World Bank and Credit Suisse slash oil price forecast for 2016
Investors were beginning to capitalise on low oil prices Reuters

A number of investors have gambled on the ongoing oil crises and are now reaping the benefits, the boss of one of the world's largest independent financial advisory organisations said on 15 February.

Crude prices have fallen by a quarter so far in 2016 but momentarily snapped their losing streak at the end of last week boosted by speculation that the Organization of the Petroleum Exporting Countries (OPEC) might agree to cut production in attempt to reduce the current oversupply.

The feel-good factor in the oil market, which has seen West Texas Intermediate and Brent crude gain 1.41% to $29.86 (£20.63, €26.64) a barrel and 0.68% to $33.59 a barrel respectively on 15 February, has sparked a rally in the global equities markets, with the FTSE 100 posting the biggest one-day gain in five months at the end of last week, while European and US markets also rose.

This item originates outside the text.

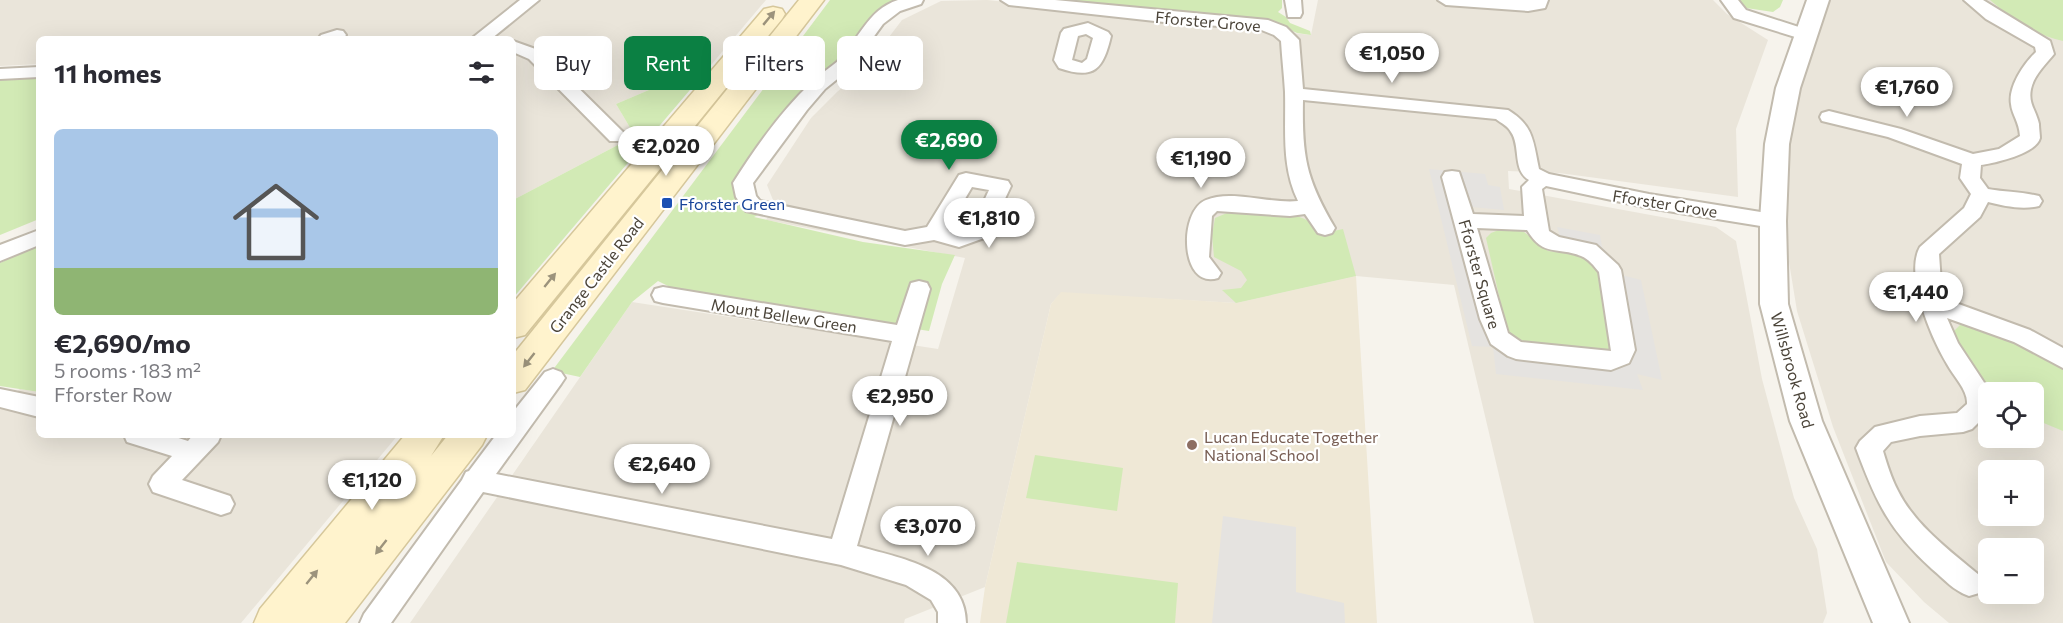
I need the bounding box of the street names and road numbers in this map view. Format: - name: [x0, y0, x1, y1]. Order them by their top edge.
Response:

Nigel Green, chief executive and founder of deVere Group, said a "herd mentality" due to a dysfunctional recent link between oil and markets that has ignored fundamentals was responsible for the recent market volatility.

"Oil prices and stock markets have had a bizarrely close correlation in recent times," he said in a statement. "They've been linked in some kind of cha-cha dance with an almost perfect lock-step. This caused a self-perpetuating and largely unfounded panic mode sentiment that triggered global sell-offs."

Green added the sharp turnaround in fortunes equity markets have experienced over the last two sessions could be traced to investors using the slump in oil prices to their advantage as they began to see through a bout of "undue panic" and were now capitalising on it.

"The rally seen at the end of last week on many markets, which has continued into this week, suggests that savvy investors are now beginning to use the recent panic over oil to their financial advantage," he said.

"It's our experience in recent weeks that a growing number of global investors are turning their backs on the herd mentality, which like so many times before, has gripped the masses. Sensibly, they're now focusing more on the solid fundamentals and eyeing the available high-quality bargains in equities to top up and diversify their portfolios. They're seeing the important buying opportunities that are presenting themselves."

Green dismissed concerns over a global slowdown, indicating the global economy was instead in good health and that panic was largely overdone. "Feeding new money into the markets now is a wise strategy," he said. "Markets will soon stabilise to reflect the strong economic fundamentals and equities, as history shows, are one of the best routes to real value growth for any investor.

"If you look at the current macroeconomic situation, it is generally quite positive across much of the world. For example, with US employment at 4.9% the world's largest economy is considered to have full employment."

Over the past couple of months, a number of investment banks have warned oil prices might remain at the current lows for the foreseeable future but Green insisted that might not necessarily be a bad thing.

"Cheap oil can be an incredibly valuable economic blessing," he said. "It increases the purchasing power of consumers across the world in key global economies such as the US, Europe, China, Japan and India.

"But these important gains from cheaper oil are far more disparate and the much lower losses are heavily focused and therefore more easily visible, hence they're more able to drive markets into an unnecessary tailspin."